▸ **Given instruction**
The line containing "dynamic real-time deformability" marks the start of the required copy, which runs to the final line of the entries; return those lines exactly, without any pictures.

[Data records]
========================================

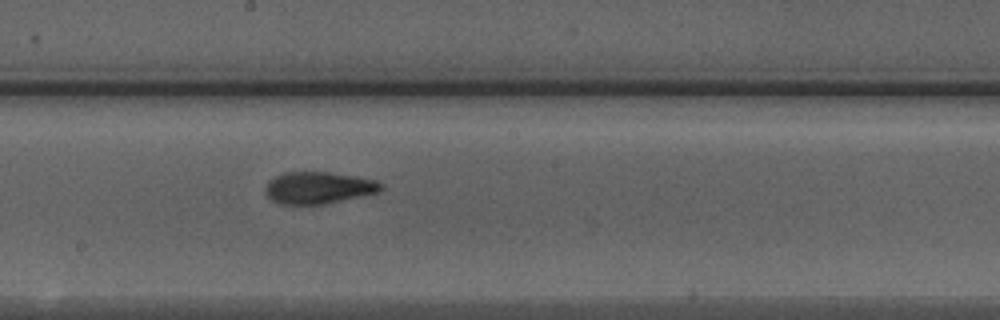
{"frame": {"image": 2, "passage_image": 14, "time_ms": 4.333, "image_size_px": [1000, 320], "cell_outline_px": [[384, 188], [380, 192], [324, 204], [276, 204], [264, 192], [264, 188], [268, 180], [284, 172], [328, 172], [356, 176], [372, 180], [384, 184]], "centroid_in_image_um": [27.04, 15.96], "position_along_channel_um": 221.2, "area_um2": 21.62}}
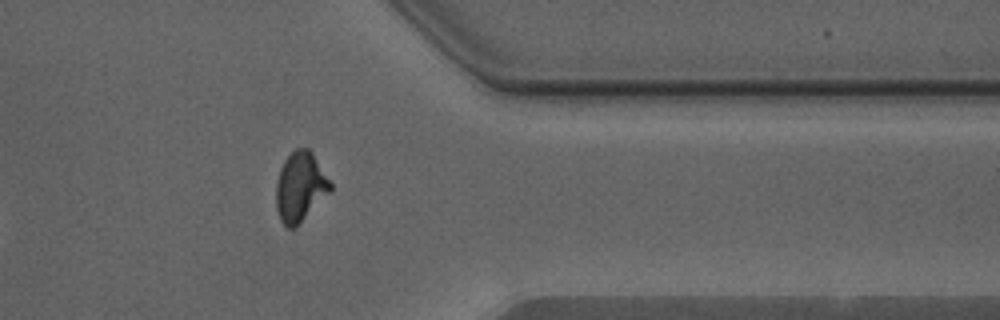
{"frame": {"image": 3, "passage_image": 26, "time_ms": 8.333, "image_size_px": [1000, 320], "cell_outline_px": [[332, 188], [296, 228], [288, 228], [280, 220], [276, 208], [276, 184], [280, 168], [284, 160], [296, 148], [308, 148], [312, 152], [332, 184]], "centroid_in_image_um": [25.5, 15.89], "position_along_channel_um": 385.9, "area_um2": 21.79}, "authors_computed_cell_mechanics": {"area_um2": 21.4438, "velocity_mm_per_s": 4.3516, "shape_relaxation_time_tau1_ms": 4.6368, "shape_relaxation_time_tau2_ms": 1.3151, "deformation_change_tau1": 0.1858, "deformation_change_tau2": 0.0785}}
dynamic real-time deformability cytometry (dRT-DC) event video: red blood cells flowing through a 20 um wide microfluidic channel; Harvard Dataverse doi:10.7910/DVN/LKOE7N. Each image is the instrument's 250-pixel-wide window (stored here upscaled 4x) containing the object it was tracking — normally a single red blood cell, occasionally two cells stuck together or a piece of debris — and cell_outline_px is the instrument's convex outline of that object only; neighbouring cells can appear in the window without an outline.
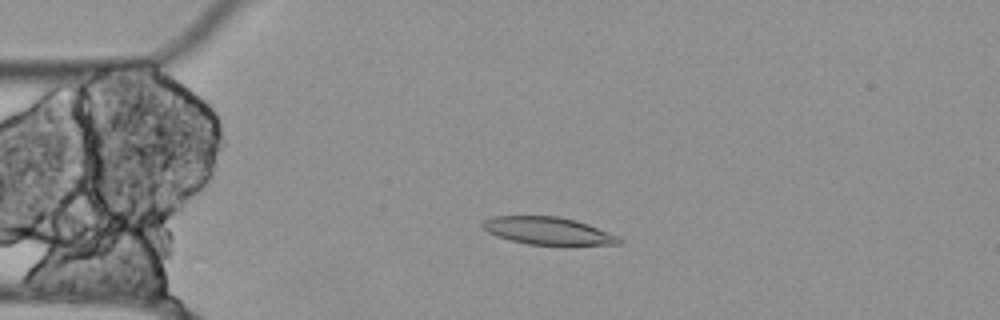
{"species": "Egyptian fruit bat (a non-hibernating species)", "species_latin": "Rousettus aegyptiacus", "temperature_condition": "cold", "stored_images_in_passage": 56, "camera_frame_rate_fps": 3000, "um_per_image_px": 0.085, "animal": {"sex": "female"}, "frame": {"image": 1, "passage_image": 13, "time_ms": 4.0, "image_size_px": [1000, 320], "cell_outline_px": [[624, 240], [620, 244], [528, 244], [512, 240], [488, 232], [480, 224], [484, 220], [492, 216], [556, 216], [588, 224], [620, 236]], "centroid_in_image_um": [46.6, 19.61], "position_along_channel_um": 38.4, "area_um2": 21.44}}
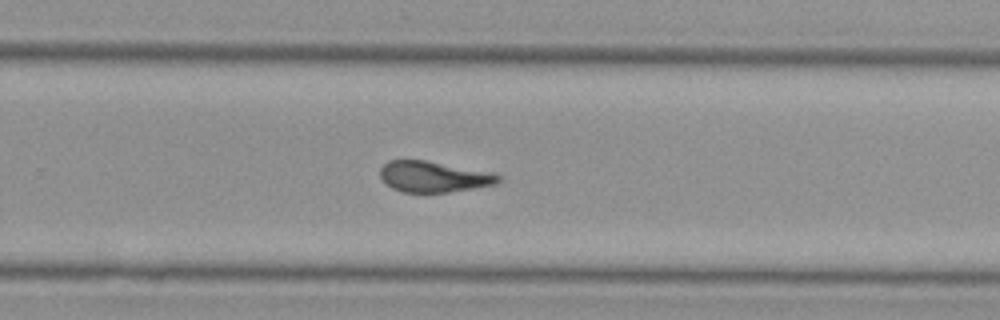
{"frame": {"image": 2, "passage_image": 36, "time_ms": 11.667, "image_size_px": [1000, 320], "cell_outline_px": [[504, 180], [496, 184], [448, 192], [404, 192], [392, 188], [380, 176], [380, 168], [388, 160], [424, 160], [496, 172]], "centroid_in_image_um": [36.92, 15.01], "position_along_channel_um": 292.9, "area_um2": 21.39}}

========================================

▸ **Exercise response**
dynamic real-time deformability cytometry (dRT-DC) event video: red blood cells flowing through a 20 um wide microfluidic channel; Harvard Dataverse doi:10.7910/DVN/LKOE7N. Each image is the instrument's 250-pixel-wide window (stored here upscaled 4x) containing the object it was tracking — normally a single red blood cell, occasionally two cells stuck together or a piece of debris — and cell_outline_px is the instrument's convex outline of that object only; neighbouring cells can appear in the window without an outline.
{"species": "Egyptian fruit bat (a non-hibernating species)", "species_latin": "Rousettus aegyptiacus", "temperature_condition": "cold", "stored_images_in_passage": 56, "camera_frame_rate_fps": 3000, "um_per_image_px": 0.085, "animal": {"sex": "female"}, "frame": {"image": 1, "passage_image": 13, "time_ms": 4.0, "image_size_px": [1000, 320], "cell_outline_px": [[624, 240], [620, 244], [528, 244], [512, 240], [488, 232], [480, 224], [484, 220], [492, 216], [556, 216], [588, 224], [620, 236]], "centroid_in_image_um": [46.6, 19.61], "position_along_channel_um": 38.4, "area_um2": 21.44}}
{"frame": {"image": 2, "passage_image": 36, "time_ms": 11.667, "image_size_px": [1000, 320], "cell_outline_px": [[504, 180], [496, 184], [448, 192], [404, 192], [392, 188], [380, 176], [380, 168], [388, 160], [424, 160], [496, 172]], "centroid_in_image_um": [36.92, 15.01], "position_along_channel_um": 292.9, "area_um2": 21.39}}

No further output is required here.